BACKGROUND: Elevated transcranial Doppler (TCD) velocities accurately predict stroke risk in children with sickle cell disease (SCD). Chronic blood transfusion, the gold standard for primary stroke prevention, is faced with numerous challenges in Africa. Hydroxyurea (HU) has been shown to reduce elevated TCD velocities in children with SCD.

AIM: To determine the effectiveness of HU in reducing the risk of primary stroke in a cohort of Nigerian children with SCD and elevated velocities treated with HU.

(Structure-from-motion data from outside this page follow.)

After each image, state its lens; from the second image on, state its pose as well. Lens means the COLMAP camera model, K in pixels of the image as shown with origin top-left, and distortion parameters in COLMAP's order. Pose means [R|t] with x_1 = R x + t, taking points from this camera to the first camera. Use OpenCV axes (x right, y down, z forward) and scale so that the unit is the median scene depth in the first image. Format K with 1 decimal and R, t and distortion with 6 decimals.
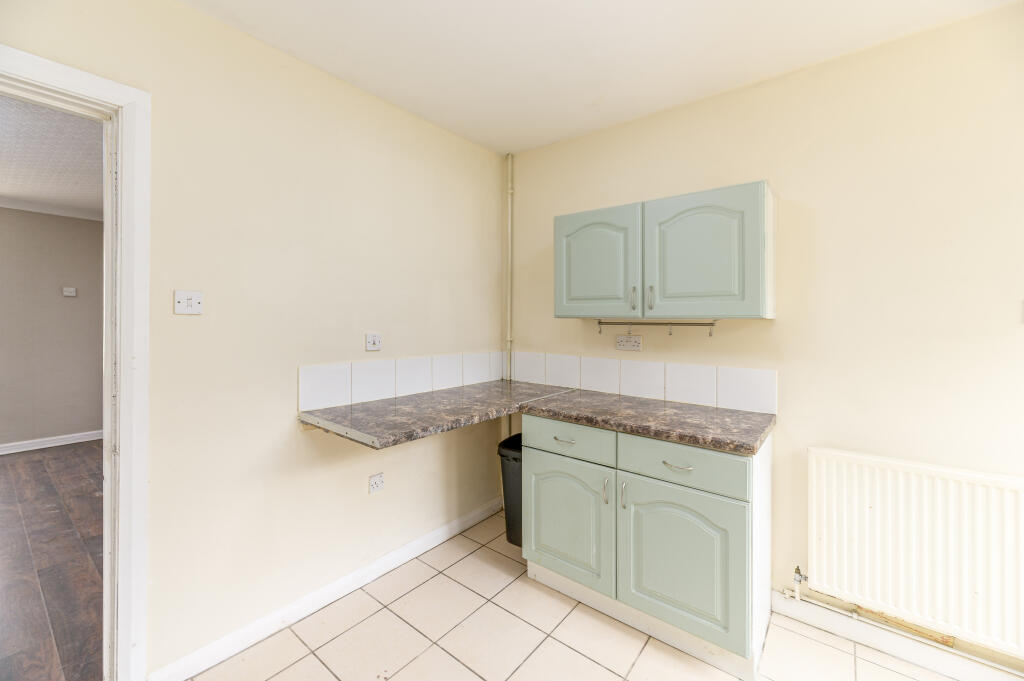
lens RADIAL K [[417.4, 0, 511.2], [0, 417.4, 331.7], [0, 0, 1]] dist [0.004595, -0.000237]
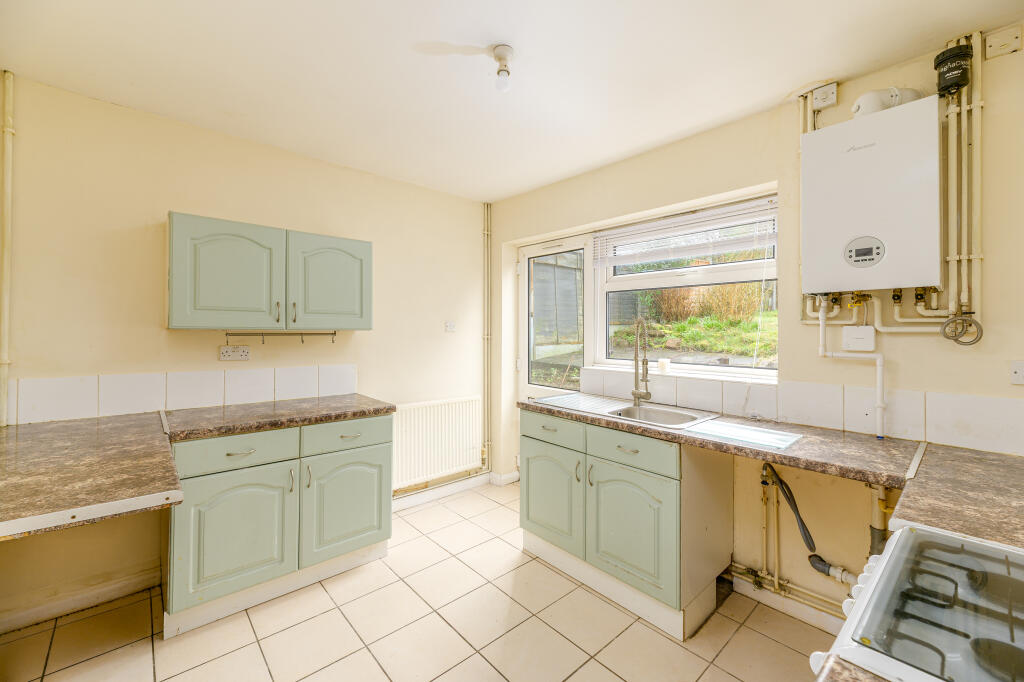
lens RADIAL K [[417.2, 0, 511.3], [0, 417.2, 333.4], [0, 0, 1]] dist [0.000343, -0.000125]
pose [[0.158999, -0.014710, 0.987169, -0.785874], [0.020198, 0.999728, 0.011644, -0.023847], [-0.987072, 0.018087, 0.159253, 0.209923]]
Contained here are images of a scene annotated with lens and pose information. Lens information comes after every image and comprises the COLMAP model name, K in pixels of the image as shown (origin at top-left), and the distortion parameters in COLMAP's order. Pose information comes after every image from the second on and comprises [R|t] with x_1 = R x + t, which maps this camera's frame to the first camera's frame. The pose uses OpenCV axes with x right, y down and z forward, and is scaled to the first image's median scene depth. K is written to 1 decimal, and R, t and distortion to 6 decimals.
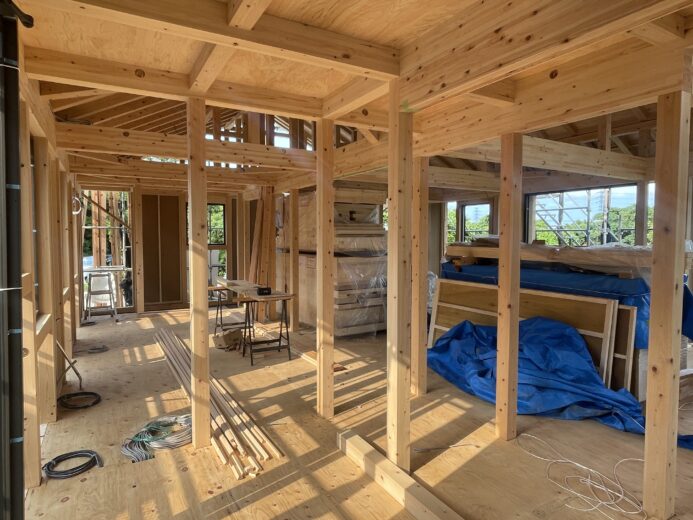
lens RADIAL K [[413.1, 0, 345.8], [0, 413.1, 258.8], [0, 0, 1]] dist [0.003864, 0.001313]
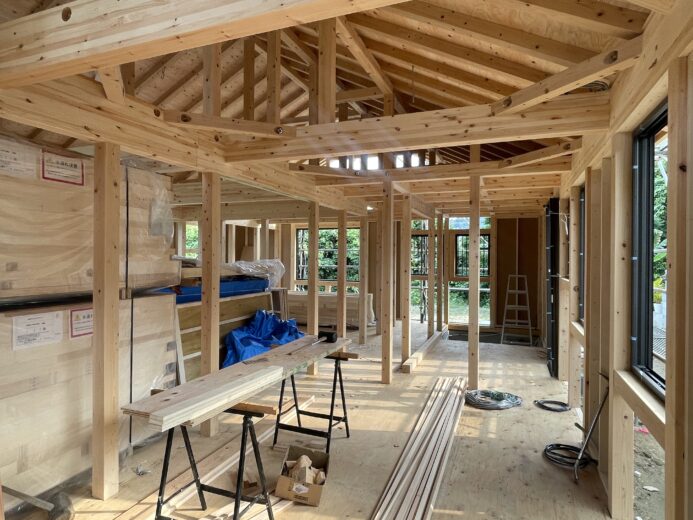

METHODS: Children with SCD and TCD velocities ≥170 cm/sec treated with HU were prospectively followed with 3-monthly TCD and neurological evaluations for ≥12 months to determine the incidence of primary stroke.

RESULTS: One hundred and four children, 53 males, and 51 females were enrolled into the study. Their ages ranged from 2 to 16 years with a mean of 6 years. At first TCD examination, velocities ranged from 173 to 260 cm/sec with conditional and abnormal risk velocities in 60 (57.7%) and 44 (42.3%) children, respectively. Follow up ranged from 1 to 8 years with a mean of 3.6 years. Mean TCD velocities showed a significant decline from 198.2 (standard deviation [SD] = 15.6) cm/sec to 169.3 (SD = 21.4) cm/sec (P < 0.001). One stroke event occurred in the cohort, giving a stroke incidence of 0.27/100 person years.

CONCLUSION: HU significantly reduces TCD velocities in Nigerian children with SCD and elevated TCD velocities, with a corresponding reduction in the incidence of primary stroke. HU may represent a potential alternative for primary stroke prevention in low and middle income countries where the burden of SCD resides.